My rolls were interesting to make and they turned out beautifully. But as I was drowning the hot, cinnamony bombs of yum in thick cream cheese frosting, I knew there was something else going on, something other than the “Let me feed you” thing. There is nothing in a pan of homemade cinnamon rolls that is “legal” for me to eat except the cinnamon — and even that isn’t recommended for a few weeks. The cinnamon rolls, which I have never made in my life until now, were clearly me living vicariously through Yuri.
Which is okay. I mean, there are cinnamon rolls as a result, so it can’t be that awful. It is dangerous, though: I very nearly popped a frosting-coated finger into my mouth as I put the empty bowl into the sink. This is not an option for me today. Why make such a gorgeous city and lock yourself out of the gates?

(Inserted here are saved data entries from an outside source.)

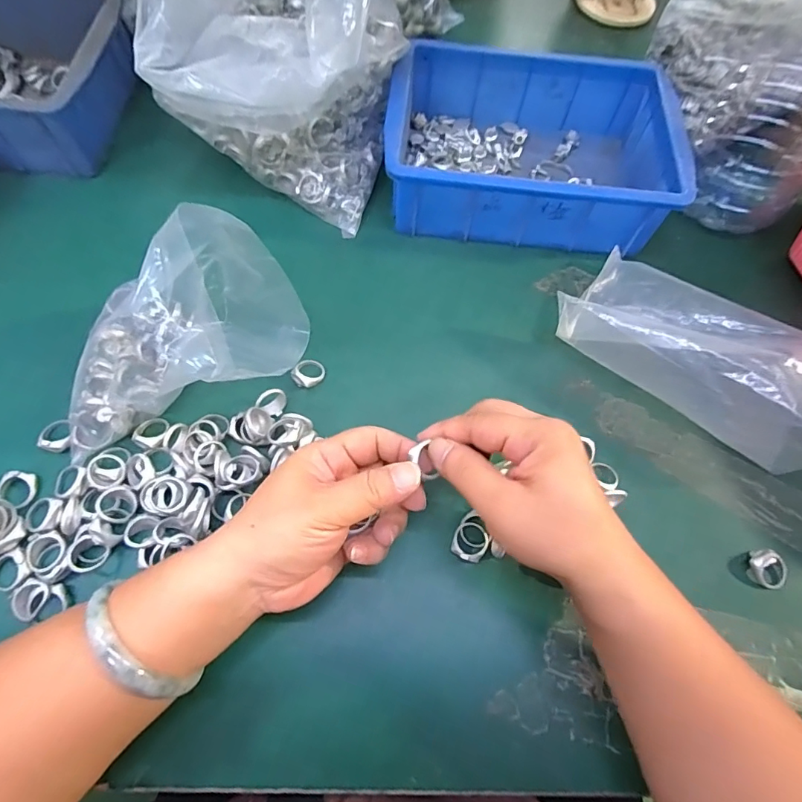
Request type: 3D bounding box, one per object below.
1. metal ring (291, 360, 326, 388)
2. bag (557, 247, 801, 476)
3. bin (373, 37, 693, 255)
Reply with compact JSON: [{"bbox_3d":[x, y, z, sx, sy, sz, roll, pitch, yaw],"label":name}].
[{"bbox_3d":[-0.069,-0.021,0.352,0.025,0.006,0.021,-34,82,-34],"label":"metal ring"},{"bbox_3d":[0.221,-0.047,0.353,0.189,0.065,0.121,35,67,13],"label":"bag"},{"bbox_3d":[0.112,-0.225,0.426,0.237,0.079,0.170,8,64,0],"label":"bin"}]

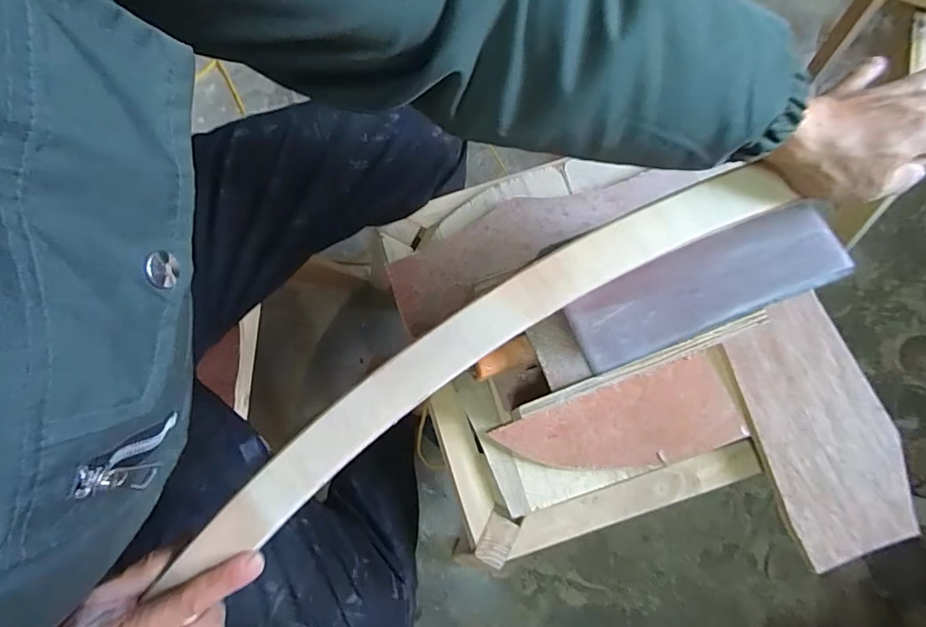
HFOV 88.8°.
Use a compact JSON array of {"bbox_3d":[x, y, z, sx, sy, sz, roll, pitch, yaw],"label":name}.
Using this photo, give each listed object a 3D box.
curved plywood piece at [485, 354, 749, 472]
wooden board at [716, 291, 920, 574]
[{"bbox_3d":[0.172,0.127,0.514,0.254,0.006,0.094,-18,75,-2],"label":"curved plywood piece"},{"bbox_3d":[0.385,0.118,0.512,0.144,0.013,0.258,-14,74,-2],"label":"wooden board"}]

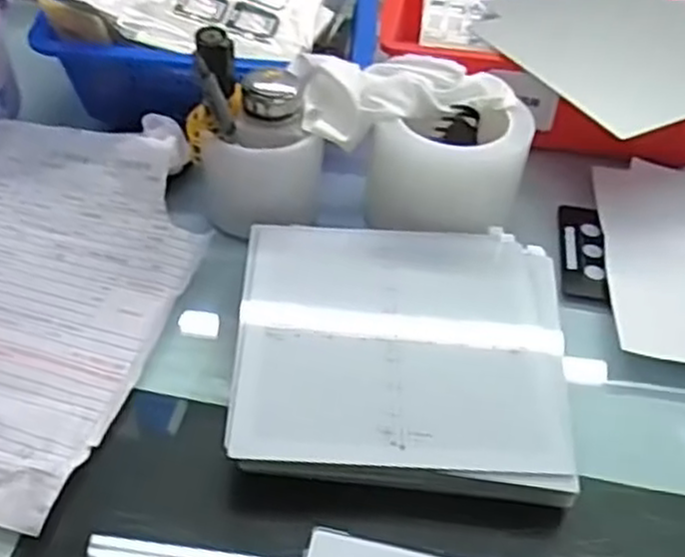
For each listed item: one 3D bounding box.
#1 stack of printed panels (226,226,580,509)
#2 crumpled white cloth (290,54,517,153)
[{"bbox_3d":[0.035,0.041,0.460,0.192,0.027,0.188,5,45,0],"label":"stack of printed panels"},{"bbox_3d":[0.043,-0.129,0.541,0.152,0.039,0.073,-5,46,-10],"label":"crumpled white cloth"}]

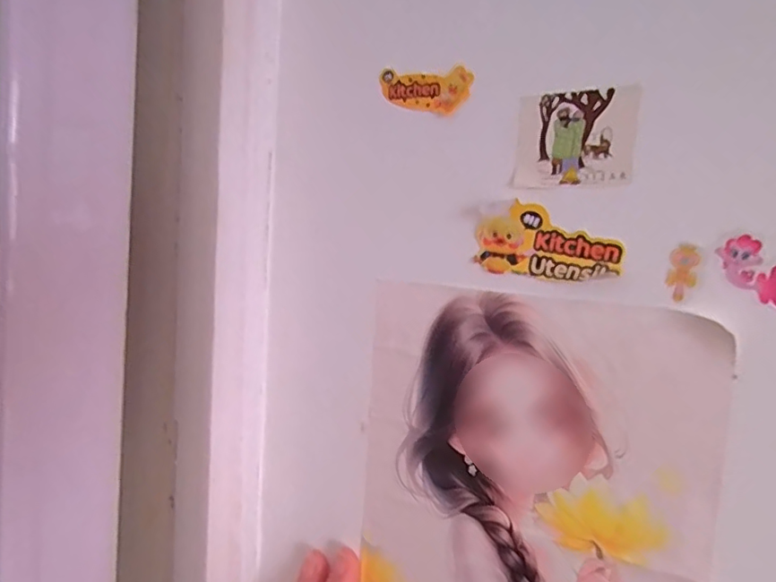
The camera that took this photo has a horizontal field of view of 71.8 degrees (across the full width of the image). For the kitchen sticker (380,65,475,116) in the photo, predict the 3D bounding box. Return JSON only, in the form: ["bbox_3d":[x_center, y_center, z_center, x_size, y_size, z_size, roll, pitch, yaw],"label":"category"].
[{"bbox_3d":[0.016,-0.090,0.241,0.044,0.019,0.005,5,6,29],"label":"kitchen sticker"}]

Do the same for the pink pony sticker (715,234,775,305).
[{"bbox_3d":[0.123,-0.006,0.177,0.027,0.014,0.004,48,26,21],"label":"pink pony sticker"}]

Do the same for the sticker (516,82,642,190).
[{"bbox_3d":[0.072,-0.059,0.207,0.044,0.035,0.004,6,6,32],"label":"sticker"}]

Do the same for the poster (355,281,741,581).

This was my view around 8pm Tuesday night, except the date read, “Tuesday, August 13, 2013”:
My life is full of wonder and I often feel that I pay directly for it through physical suffering. Dazzled by the lights in the Chicago skyline every single time you look? For this awareness and understanding, you will pay…ah, yes. Keening in pain every so many days. Feel a surge of love for all humankind each time you board a plane and believe in the possibility of every individual, with compassion and without reservation? That’ll cost you…your colon.
Plenty of people have a beautiful life and don’t pay with their health, I realize. This is just my particular situation, my lot. And honestly, it’s okay. I’m okay with the trade. The good is just that good.
I’m home now, but haggard. More soon, and thanks to the well-wishers. The well fishers, well, it’s weird that you’ve been calling, but I’m glad you’ve been catching those fish.